■ **Teks untuk dibaca**:
KPPU: Tak temukan pelanggaran, penjualan rapid test pelaku bisnis sudah berubah



KONTAN.CO.ID -JAKARTA. Komisi Pengawas Persaingan Usaha (KPPU) mengeluarkan penelitian terbarunya atas dugaan pelanggaran Pasal 15 ayat 2 Undang-undang No. 5/1999 tentang Larangan Praktik Monopoli dan Persaingan Usaha Tidak Sehat

Yakni tentang dugaan adanya praktik penjualan barang secara mengikat atau tying and bundling dalam layanan rapid test sehingga membuat biaya rapid test melesat alias mahal.  

Hasilnya penelitian KPPU:  ada perubahan perilaku atas rumahsakit-rumahsakit yang diduga melakukan perjanjian jual menginkat atas alat rapid test. Alhasil KPPU belum menemukan dugaan atas dugaan praktik monopoli atas in tying-in layanan untuk rapid test.


“Sampai saat ini, KPPU belum menemukan bukti yang cukup untuk dijadikan ke tahapan penyelidikan, khususnya pemenuhan unsur dampak persaingan usaha tidak sehat. Para pelaku usaha telah melakukan perubahan dalam hal menjual jasa rapid test,” ujar Juru Bicara KPPU Guntur Saragih, Jumat (12/6).

Juru Bicara KPPU itu mengatakan bahwa dalam penelitian, KPPU sudah manggil dan meminta keterangan dari berbagai rumahsakit yang diduga melakukan praktek in tying-in layanan untuk rapid test. KPPU juga sudah meminta keterangan ahli, serta melakukan survei lapangan di Jabodetabek dan kota di mana terdapat Kantor Perwakilan KPPU, antara lain: Medan, Lampung, Surabaya, Balikpapan, dan Makassar.

Berbeda dengan praktik sebelumnya, dalam berbagai brosur jasa layanan yang dikeluarkan rumah sakit, penawaran rapid test  terpisah dengan uji layanan kesehatan lainnya mulai dilakukan rumah sakit. Dengan begitu, saat ini,  “Masyarakat dapat membeli layanan rapid test tanpa harus membeli bentuk paket dengan beberapa layanan jasa kesehatan lainnya saat melakukan diagnosis Covid-19,” ujar dia. 

Penelitian KPPU ini dilakukan atas perkara inisiatif guna menindaklanjuti informasi dari masyarakat yang mengeluhkan penawaran jasa rapid test Covid-19 secara paket dan menyebabkan tingginya harga jasa tersebut. Penelitian dilakukan sejak tanggal 13 April lalu. 

Meski hasil penelitian KPPU telah ada perubahan perilaku rumahsakit, kata dia, KPPU akan tetap memantau informasi yang berkembang di masyarakat terkait pemasaran produk dan layanan kesehatan di masa pandemic corona. Dia meminta agar publik segera melapor ketika menemukan adanya upaya tying-in atau bentuk-bentuk pelanggaran lain oleh penyedia layanan kesehatan.

Sanksi, katanya, akan dikenakan KPPU kepada mereka yang melanggar hukum persaingan, khususnya saat pandemi Covid-19.

■ **Daftar catatan**:

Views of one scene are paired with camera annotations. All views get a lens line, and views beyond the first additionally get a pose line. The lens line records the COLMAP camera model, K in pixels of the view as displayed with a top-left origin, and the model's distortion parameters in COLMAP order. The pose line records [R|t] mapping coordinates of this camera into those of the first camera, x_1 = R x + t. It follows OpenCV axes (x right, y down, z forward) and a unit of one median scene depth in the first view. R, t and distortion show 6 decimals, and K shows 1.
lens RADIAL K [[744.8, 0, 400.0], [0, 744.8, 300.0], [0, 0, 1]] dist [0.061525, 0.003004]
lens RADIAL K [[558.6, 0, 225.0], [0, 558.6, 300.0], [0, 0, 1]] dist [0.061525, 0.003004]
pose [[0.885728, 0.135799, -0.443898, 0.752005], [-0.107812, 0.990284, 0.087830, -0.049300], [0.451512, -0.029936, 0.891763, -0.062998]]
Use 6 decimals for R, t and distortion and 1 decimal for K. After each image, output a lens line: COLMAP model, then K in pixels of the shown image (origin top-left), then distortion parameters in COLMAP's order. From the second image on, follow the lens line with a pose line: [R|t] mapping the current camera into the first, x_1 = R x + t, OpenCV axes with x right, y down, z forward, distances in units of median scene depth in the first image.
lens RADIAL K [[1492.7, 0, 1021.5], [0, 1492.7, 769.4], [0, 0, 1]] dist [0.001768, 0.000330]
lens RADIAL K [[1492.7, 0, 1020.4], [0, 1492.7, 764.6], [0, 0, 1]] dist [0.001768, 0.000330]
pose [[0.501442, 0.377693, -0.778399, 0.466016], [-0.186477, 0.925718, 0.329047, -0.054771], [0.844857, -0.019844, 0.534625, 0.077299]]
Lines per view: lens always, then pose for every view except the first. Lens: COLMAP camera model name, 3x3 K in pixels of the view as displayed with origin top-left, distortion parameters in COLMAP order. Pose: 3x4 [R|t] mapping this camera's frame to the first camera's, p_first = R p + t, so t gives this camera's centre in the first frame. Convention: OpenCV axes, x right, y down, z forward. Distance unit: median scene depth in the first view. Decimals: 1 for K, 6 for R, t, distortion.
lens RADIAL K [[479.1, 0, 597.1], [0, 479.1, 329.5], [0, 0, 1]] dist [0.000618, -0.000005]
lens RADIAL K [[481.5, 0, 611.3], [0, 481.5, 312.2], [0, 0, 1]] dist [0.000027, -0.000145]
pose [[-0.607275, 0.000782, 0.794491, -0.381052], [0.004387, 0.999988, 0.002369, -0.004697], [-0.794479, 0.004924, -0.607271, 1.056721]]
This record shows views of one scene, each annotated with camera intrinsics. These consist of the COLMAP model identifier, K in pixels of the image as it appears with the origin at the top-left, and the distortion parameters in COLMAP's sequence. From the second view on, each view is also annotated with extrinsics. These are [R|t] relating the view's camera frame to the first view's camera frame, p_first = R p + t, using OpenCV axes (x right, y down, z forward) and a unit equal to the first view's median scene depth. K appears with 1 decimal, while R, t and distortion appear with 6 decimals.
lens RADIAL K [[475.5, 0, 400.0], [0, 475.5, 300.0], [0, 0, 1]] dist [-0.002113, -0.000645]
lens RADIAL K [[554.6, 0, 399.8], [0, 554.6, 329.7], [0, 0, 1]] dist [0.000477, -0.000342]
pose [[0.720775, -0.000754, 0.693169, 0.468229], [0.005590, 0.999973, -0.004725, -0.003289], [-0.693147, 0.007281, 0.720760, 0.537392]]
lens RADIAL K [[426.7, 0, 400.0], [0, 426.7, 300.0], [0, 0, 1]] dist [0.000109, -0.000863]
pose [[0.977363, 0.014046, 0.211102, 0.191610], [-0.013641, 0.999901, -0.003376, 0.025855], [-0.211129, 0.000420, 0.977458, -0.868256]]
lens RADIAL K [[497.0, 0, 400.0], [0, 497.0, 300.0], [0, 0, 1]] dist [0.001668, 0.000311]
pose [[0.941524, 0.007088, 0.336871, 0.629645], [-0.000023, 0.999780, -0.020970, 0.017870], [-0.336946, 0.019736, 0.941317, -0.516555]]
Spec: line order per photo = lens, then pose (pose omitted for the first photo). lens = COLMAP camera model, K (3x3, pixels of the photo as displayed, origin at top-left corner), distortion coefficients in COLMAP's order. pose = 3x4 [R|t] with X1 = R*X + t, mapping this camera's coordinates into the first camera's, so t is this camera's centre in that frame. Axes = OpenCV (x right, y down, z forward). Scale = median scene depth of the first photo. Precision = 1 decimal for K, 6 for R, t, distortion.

■ **Tindakan yang diperlukan**:
Menurut berita tentang penelitian KPPU atas layanan rapid test, sejak tanggal berapa penelitian itu dilakukan?

■ **Jawaban akhir**:
Sejak tanggal 13 April.